Stokvels are joint saving schemes where membership is generally by invitation. There is generally a high level of trust among members, while members also make a defined monthly contribution. Pooled amounts are made available to each stokvel member at a certain period.
What are the advantages and disadvantages of Stokvels?
One of the positives of being part of a stokvel is that they can be set up informally and they are not legal entities.
Individuals who are part of a stokvel can perform its activities outside of interference from the government.
They also promote social functions. Members who have joined often enjoy spending time together and socialising.
The costs of running a stokvel are quite low.
They may include savings, insurance or investment benefits. So the type of stokvel isn’t only limited to grocery savings or birthday celebrations, but could provide assistance even when you may be in need of a loan.
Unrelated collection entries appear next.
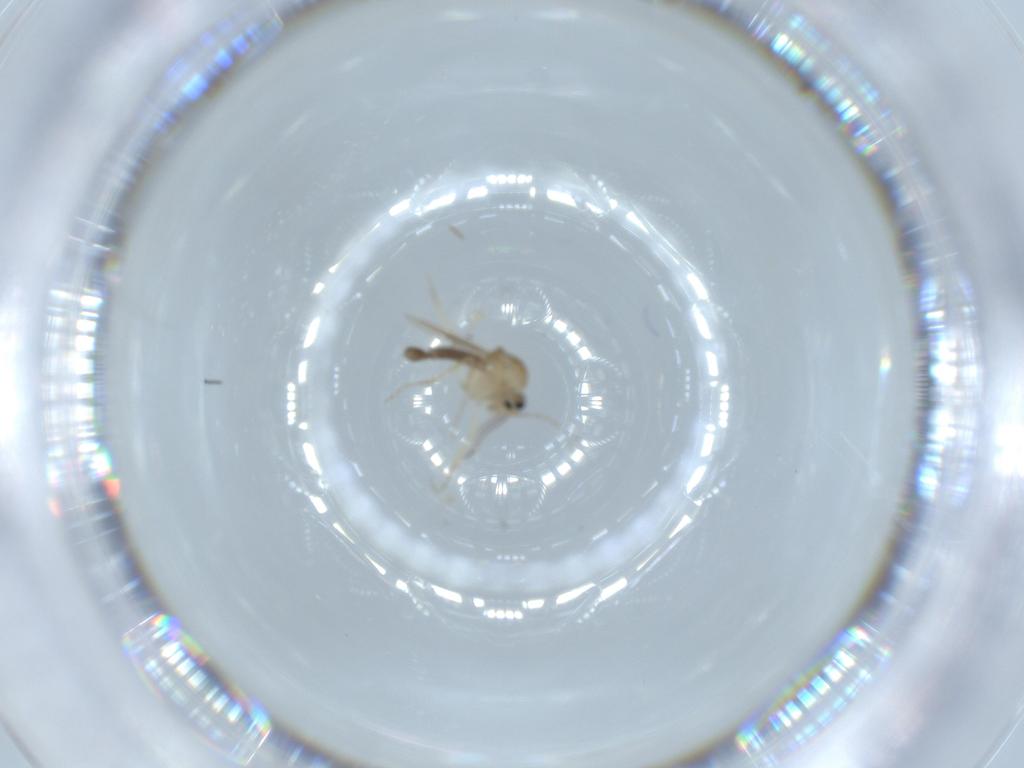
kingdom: Animalia
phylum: Arthropoda
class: Insecta
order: Diptera
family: Ceratopogonidae
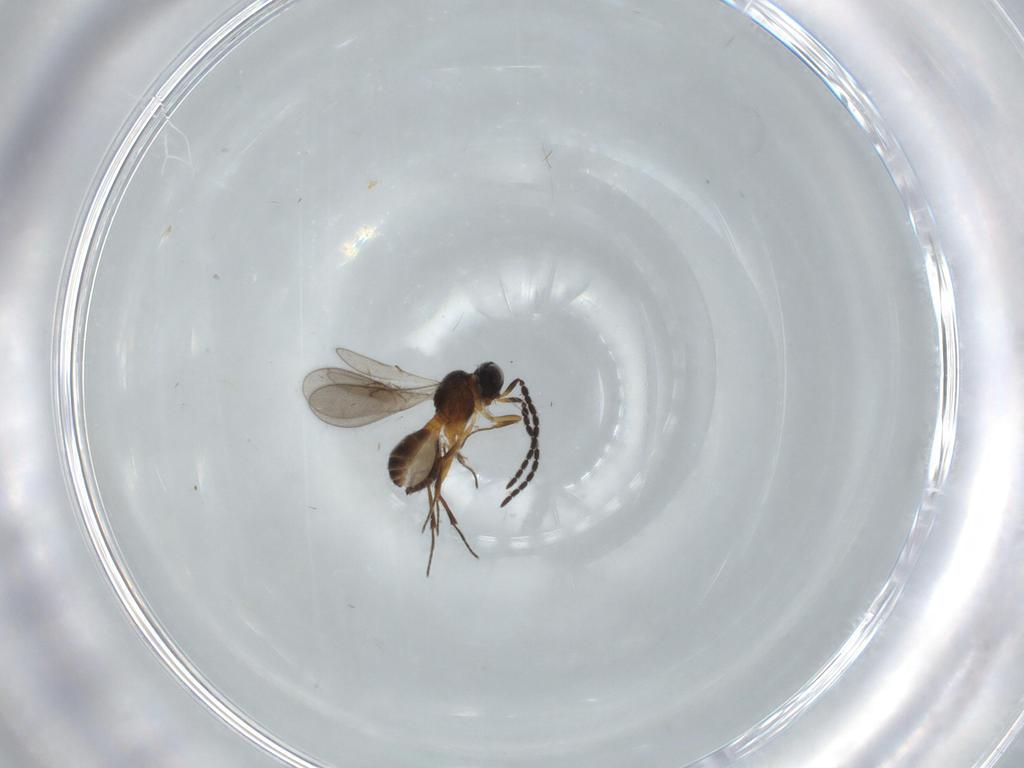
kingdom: Animalia
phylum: Arthropoda
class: Insecta
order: Hymenoptera
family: Scelionidae
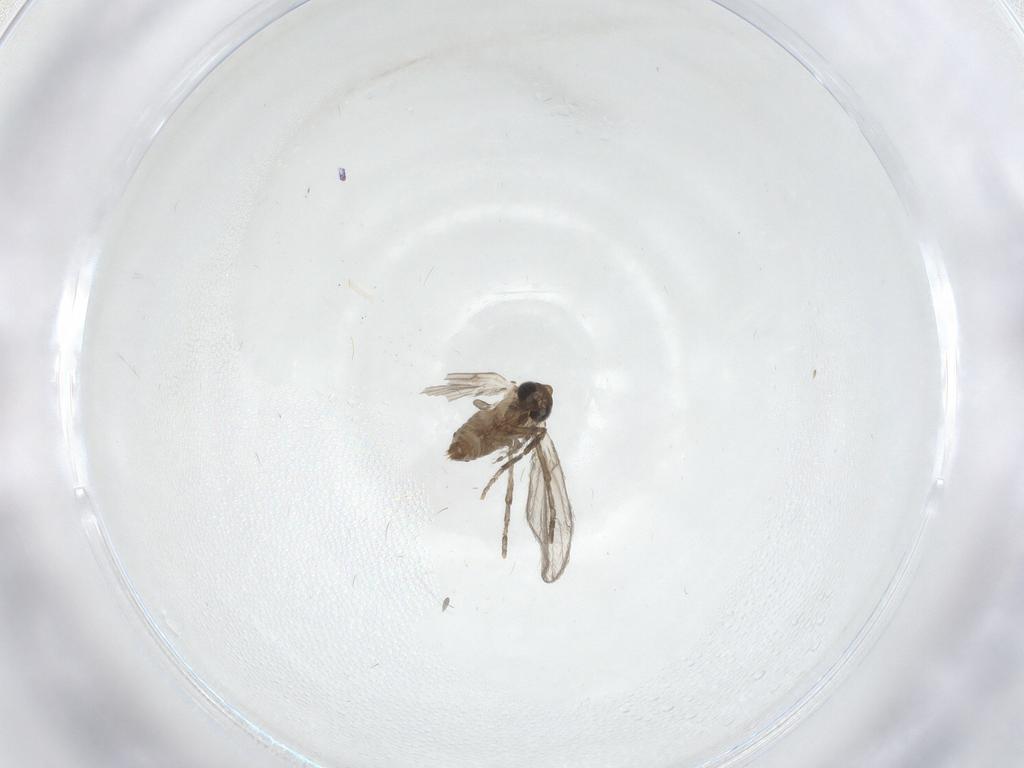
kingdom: Animalia
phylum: Arthropoda
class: Insecta
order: Diptera
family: Psychodidae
Contributions don’t always have to be monetary, so individuals can contribute in other ways too.
Joining a stokvel encourages saving behaviour. You may be able to develop better saving habits as a result of joining a stokvel.
Compliance rates are high, so even though stokvels are not legal entities, members generally adhere to a set of rules that are kept in place by members.
When considering the advantages and disadvantages of stokvels, you should keep in mind that this may include penalisation for defaulting. This could tarnish your reputation within the stokvel and you might be regarded as unreliable.
Scammers also often run pyramid schemes that are disguised as stokvels. If you aren’t aware of how stokvels are run, you could end up falling prey to scammers.
Before joining a stokvel, it’s important to plan ahead. You should also have a budget. Do the necessary research into the other members who are part of the stokvel.